Here in the “betwixt” and the “between” (see Charles La Shure, “What is Liminality” 18 Oct. 2005, retrieved 16 May 2015).
Here betwixt that which was so familiar that we may have begun to take it for granted and that which is as yet unknown and unknowable.
Here between an old paradigm so comfortable it is much like a well-worn, beloved blanket we can wrap around ourselves and a new paradigm yet to be broken in.
Betwixt and between. Much of our lives will be spent there—betwixt and between. So much that it actually has been given a name—liminal space. “Liminal” from Latin “limin” or threshold, a crossing space, from one reality to another reality.
For many—perhaps for most—this betwixt and between, this liminal space, is as uncomfortable as it is uncertain. As we find ourselves upon the threshold of a new reality, our minds (and hearts) tend to return to that which has been so familiar to us that it is ever in danger of becoming distorted through rose-colored glasses.

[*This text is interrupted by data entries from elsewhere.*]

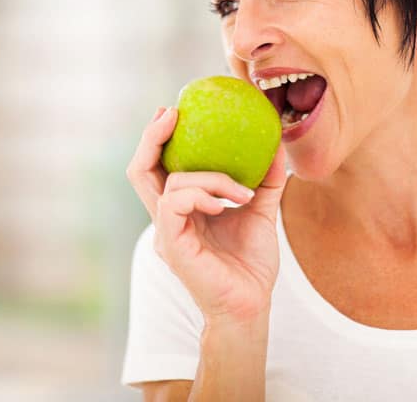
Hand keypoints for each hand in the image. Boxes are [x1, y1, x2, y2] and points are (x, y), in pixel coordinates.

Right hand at [125, 105, 288, 322]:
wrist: (251, 305)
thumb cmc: (250, 264)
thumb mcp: (260, 212)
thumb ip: (265, 180)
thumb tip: (276, 143)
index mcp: (181, 208)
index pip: (157, 168)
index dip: (158, 138)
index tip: (175, 111)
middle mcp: (167, 218)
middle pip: (140, 170)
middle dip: (151, 137)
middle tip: (171, 113)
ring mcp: (166, 232)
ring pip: (168, 184)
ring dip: (209, 177)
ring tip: (241, 192)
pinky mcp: (172, 244)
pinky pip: (175, 204)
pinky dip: (202, 194)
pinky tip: (226, 204)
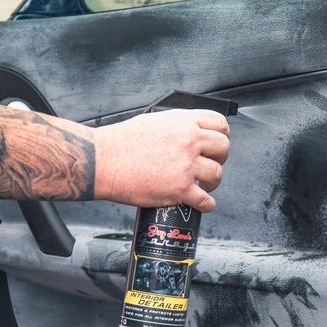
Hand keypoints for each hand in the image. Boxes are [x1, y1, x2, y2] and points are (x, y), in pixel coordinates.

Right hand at [94, 109, 229, 211]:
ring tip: (204, 185)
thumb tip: (190, 132)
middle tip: (211, 164)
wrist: (102, 161)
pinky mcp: (180, 189)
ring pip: (217, 174)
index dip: (223, 134)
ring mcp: (185, 166)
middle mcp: (188, 141)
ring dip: (213, 183)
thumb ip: (177, 126)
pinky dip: (207, 204)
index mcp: (182, 123)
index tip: (218, 144)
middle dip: (220, 158)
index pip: (219, 123)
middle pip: (223, 148)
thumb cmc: (120, 143)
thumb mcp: (153, 121)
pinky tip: (201, 203)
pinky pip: (206, 200)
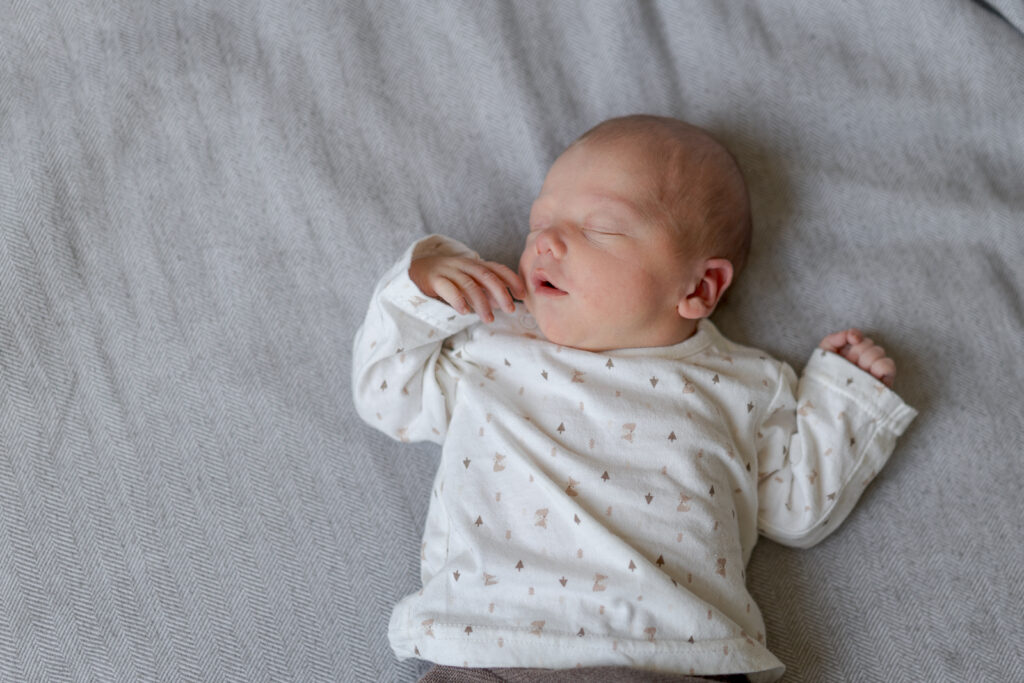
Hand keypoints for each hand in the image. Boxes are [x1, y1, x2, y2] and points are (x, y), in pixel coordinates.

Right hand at [409, 255, 525, 322]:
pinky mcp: (434, 279)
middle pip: (486, 276)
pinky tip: (465, 312)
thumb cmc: (448, 278)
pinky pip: (448, 288)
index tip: (521, 295)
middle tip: (510, 310)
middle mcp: (464, 265)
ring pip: (469, 285)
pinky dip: (458, 300)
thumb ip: (485, 290)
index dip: (511, 280)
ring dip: (482, 303)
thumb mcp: (469, 282)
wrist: (417, 269)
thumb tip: (502, 303)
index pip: (497, 268)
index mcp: (475, 264)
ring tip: (489, 319)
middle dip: (501, 293)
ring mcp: (449, 270)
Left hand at [819, 328, 895, 387]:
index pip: (857, 336)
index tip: (852, 341)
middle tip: (849, 365)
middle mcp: (862, 360)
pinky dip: (881, 366)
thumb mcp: (824, 355)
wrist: (825, 402)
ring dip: (867, 360)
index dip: (854, 336)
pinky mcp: (883, 382)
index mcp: (848, 352)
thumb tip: (856, 337)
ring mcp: (873, 370)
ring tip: (858, 372)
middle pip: (868, 343)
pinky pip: (888, 366)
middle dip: (858, 352)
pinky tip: (870, 373)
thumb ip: (836, 338)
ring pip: (879, 352)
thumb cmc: (824, 378)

Consider the Hebrews, delivered from bondage in Egypt and now headed to the Land of Promise. There in liminal space, we find them grumbling, not just a little but a lot, as they, tired of the bland food God is providing them in the wilderness, forget the harsh reality of slavery and hearken back to that time when stomachs were full of savory food.

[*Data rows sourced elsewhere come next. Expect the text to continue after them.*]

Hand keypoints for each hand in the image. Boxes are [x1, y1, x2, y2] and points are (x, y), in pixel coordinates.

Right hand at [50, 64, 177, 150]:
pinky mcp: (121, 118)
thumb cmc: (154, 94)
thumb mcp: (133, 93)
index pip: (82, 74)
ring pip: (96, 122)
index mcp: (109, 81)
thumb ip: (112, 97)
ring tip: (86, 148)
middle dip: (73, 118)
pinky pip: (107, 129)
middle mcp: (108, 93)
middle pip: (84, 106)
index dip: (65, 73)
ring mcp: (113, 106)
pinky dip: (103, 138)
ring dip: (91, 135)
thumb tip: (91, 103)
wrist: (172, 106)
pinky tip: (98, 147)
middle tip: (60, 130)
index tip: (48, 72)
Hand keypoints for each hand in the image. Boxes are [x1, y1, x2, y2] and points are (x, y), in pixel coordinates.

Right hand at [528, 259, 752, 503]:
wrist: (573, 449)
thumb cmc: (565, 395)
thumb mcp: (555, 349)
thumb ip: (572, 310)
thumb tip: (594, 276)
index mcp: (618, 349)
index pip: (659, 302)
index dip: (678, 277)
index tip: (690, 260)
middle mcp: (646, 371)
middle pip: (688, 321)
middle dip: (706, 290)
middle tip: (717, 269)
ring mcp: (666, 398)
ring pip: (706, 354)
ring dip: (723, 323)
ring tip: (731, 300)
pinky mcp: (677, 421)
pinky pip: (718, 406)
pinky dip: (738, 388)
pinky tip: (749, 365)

And we know what they do not yet know, of what is to come in the promised land of milk and honey, of judges and kings, and, one day, of the King of kings and Lord of lords.
It is in liminal space where the first disciples find themselves today, betwixt the ascension of Jesus last Thursday and Pentecost ten days later (seven days from now), between the leaving of Jesus and the coming of the Spirit.